**Problem:** Report each line of the items below that contains the word "right", treating uppercase and lowercase letters as distinct.
** Data supplied follows **
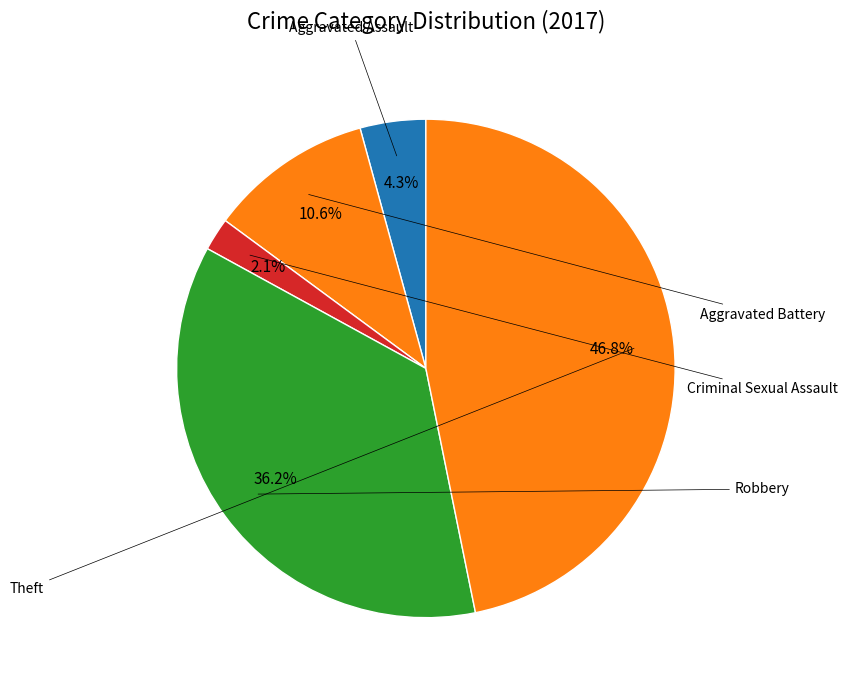

Count the number of slices in the pie.

5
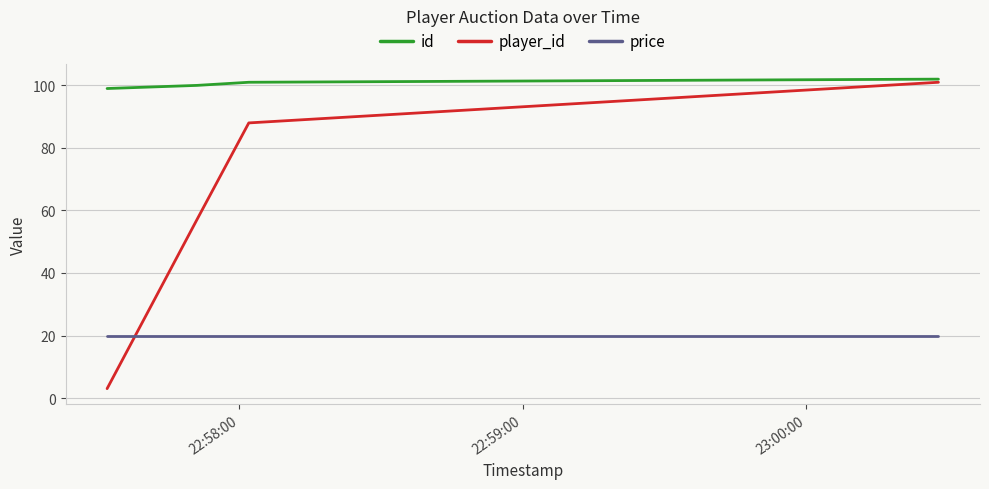

Reading right to left, list all the values displayed in this chart.

id: 102	101	100	99
player_id: 101	88	57	3
price: 20	20	20	20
** End of Data supplied **
**Solved problem:**
Reading right to left, list all the values displayed in this chart.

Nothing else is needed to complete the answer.